Chromosome instability (CIN), recognized as a hallmark of several cancers, results from error in chromosome segregation leading to differences in both chromosome structure and numbers. Chromosome Segregation protein (CSE4) in budding yeast and CENP-A in humans are examples of an evolutionary conserved histone H3 variant in all eukaryotic centromeres which have a crucial role in efficient chromosome segregation. As such, overexpression of CSE4 (or CENP-A) are known to cause mislocalization of the protein to non-centromeric chromatin leading to CIN.

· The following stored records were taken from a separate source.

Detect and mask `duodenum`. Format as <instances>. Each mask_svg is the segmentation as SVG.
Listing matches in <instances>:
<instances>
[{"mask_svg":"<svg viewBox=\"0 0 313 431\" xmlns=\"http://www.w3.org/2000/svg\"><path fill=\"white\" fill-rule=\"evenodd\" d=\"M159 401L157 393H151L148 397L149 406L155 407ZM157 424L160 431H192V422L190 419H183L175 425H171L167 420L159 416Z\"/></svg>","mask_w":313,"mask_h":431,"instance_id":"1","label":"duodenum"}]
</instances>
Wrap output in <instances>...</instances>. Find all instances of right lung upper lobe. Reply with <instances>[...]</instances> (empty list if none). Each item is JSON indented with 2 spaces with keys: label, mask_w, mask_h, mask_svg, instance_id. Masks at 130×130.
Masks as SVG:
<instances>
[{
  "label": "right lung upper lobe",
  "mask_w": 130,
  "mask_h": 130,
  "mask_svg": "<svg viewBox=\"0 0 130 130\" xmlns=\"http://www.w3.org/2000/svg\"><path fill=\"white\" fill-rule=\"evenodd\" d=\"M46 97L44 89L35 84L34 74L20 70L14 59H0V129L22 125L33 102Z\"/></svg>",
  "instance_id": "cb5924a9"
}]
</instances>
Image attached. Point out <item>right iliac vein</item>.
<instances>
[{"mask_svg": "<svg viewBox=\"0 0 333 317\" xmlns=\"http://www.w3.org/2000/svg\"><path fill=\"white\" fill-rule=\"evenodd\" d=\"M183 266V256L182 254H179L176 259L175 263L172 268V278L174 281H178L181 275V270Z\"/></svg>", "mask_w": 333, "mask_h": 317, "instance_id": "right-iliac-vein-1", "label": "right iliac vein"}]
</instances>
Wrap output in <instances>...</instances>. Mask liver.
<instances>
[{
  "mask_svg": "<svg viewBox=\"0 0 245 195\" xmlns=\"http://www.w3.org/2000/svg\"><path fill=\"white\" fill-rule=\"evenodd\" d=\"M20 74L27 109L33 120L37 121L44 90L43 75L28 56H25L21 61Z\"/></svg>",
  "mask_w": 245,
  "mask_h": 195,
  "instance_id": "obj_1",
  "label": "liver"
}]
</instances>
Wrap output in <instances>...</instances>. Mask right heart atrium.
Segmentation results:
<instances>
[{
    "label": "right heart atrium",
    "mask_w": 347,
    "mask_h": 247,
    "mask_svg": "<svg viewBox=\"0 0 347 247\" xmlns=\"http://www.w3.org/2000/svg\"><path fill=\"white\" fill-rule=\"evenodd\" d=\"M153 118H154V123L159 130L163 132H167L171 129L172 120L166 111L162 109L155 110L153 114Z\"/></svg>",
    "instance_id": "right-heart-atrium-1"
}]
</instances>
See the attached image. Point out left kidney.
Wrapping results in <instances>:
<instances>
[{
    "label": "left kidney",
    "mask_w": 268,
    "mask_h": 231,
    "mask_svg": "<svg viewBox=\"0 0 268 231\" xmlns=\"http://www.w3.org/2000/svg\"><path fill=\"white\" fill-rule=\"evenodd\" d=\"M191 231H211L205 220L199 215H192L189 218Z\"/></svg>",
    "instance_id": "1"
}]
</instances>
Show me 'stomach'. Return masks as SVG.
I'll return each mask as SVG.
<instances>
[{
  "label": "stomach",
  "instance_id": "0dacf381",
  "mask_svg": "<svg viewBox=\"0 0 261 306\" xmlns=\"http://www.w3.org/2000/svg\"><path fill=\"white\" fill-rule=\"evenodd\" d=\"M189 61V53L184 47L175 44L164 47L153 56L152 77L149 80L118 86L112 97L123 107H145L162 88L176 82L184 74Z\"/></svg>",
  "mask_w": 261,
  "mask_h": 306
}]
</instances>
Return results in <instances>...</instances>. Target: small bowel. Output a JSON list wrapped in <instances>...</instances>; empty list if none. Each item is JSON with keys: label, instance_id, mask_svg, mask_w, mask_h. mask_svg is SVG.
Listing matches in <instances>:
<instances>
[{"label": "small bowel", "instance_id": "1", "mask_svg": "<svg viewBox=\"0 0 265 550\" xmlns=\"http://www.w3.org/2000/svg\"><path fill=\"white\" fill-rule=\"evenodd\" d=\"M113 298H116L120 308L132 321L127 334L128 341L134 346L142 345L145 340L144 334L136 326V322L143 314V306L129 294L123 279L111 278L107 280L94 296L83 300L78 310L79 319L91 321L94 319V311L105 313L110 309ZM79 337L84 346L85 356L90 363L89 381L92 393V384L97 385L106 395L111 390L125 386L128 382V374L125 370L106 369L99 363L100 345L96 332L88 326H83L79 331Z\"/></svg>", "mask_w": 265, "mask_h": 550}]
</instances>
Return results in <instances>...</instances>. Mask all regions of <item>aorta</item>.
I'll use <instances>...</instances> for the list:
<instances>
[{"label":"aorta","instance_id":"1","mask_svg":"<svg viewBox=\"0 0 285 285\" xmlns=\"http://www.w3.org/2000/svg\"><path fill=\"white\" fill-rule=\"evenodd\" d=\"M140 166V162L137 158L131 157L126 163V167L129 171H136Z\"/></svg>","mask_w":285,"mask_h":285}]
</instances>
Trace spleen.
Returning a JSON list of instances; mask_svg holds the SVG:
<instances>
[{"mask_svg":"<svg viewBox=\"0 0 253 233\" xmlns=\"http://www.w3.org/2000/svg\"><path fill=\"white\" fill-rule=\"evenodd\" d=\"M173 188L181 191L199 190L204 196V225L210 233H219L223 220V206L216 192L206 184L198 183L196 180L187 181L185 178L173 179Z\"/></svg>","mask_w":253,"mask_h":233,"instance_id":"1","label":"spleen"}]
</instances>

In an interesting study in Nucleic Acids Research, Ohkuni et al. have shown how mislocalized Cse4p is removed and targeted for proteasomal degradation, thus preventing CIN. The authors show that Cdc48p-Npl4p-Ufd1p AAA ATPase complex recognizes the mislocalized and polyubiquinated Cse4p and facilitates its removal from the non-centromeric chromatin, targeting it for degradation. The authors demonstrate that the Cdc48p complex targets specifically the mislocalized chromatin-bound Cse4p and not the centromeric Cse4p. Another essential factor involved in this mechanism is an E3 ubiquitin ligase, Psh1p, which polyubiquinates Cse4p and promotes its recognition by Cdc48p-Npl4p-Ufd1p AAA ATPase complex via its cofactor Npl4p.
This paper demonstrates an important role for the Cdc48-Npl4-Ufd1 AAA ATPase complex in removing mislocalized Cse4p from non-centromeric chromatin. It infers that accumulation of mislocalized CENP-A may contribute to aneuploidy in human cancers, thus revealing another pathway to target for treating human diseases.